__SUPPLIED TEXT__
================

The Fresh Loaf

News & Information for Amateur Bakers and Artisan Bread Enthusiasts

still cracking loaves

metropical's picture

still cracking loaves

Is my hydration too much or too little?  I'm getting inconsistent results with my regular loaf.

Crack on one side, even though top is diagonal scored 5 or 6 times.


2c Silverton grape starter ~ 75% hyd.

3/4c ww

1/2c rye

2c bread flour

5 tbsp wheat berries boiled for 20 mins in 1c water plus 1/4c quinoa boiled in an additional 1/4c water for 15 additional mins.

1 tbsp gluten

2 1/2 tbsp sprayed malt sugar extract

1c hot water

mix 5 mins with Bosch on 3

Autolyse 30 mins

add 2 1/2 tsp yeast

2 1/2 sea salt

Mix 5 mins on 3.

Rise 20 in steamed oven at ~ 80ºF

Baked from "cold" at 400º for 45 to 50 mins.


These are from today

pmccool's picture

the 20 minute proofing time between mixing and baking is not enough.  Whoa!  I just re-read the temperature--80 dC?!  Not dF?  That's really hot for proofing.

================

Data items
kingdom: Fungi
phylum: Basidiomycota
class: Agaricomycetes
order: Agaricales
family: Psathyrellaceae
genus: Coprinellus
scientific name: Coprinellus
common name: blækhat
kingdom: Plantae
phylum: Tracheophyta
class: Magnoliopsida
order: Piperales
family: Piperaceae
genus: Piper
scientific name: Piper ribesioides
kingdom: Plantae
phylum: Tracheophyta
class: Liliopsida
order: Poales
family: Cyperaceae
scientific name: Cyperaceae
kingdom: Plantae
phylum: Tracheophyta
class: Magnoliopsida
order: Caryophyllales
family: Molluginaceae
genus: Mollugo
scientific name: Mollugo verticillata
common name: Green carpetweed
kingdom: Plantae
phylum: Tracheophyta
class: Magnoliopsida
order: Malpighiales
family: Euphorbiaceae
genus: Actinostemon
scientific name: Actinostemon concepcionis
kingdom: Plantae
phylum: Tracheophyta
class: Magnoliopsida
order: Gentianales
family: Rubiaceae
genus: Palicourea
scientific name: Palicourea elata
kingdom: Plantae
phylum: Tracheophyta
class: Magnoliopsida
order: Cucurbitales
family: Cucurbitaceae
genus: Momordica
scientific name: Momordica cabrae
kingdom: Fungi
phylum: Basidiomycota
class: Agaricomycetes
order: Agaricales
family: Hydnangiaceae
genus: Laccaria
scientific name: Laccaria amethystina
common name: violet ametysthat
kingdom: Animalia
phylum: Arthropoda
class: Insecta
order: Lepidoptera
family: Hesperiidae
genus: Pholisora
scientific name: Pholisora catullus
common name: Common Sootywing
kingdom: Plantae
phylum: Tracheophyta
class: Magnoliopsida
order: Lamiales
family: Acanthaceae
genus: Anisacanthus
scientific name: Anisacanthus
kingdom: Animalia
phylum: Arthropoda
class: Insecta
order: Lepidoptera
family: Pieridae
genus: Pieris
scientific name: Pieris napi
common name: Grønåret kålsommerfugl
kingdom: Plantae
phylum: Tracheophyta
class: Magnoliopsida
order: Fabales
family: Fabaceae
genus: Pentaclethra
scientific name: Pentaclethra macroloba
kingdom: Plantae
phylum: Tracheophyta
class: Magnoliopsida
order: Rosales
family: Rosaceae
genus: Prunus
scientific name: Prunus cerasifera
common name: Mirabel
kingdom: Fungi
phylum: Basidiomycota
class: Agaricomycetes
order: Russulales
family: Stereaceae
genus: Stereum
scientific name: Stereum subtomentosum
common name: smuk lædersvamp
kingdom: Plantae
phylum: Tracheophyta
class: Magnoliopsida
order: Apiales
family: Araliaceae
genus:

================

__STATED PROBLEM__
Write a two-sentence summary of the bread forum post. Rely only on the text to complete this work.

__SOLUTION BELOW__
A baker getting inconsistent results asks whether the dough's hydration is too high or too low, since the loaf cracks on one side despite 5 or 6 diagonal scores on top. The post lists a recipe built on Silverton grape starter, whole wheat, rye, and bread flour with boiled wheat berries and quinoa, given a 30-minute autolyse, a 20-minute rise, and a 45- to 50-minute bake from cold at 400º, and a reply says the 20-minute proofing time between mixing and baking is not enough.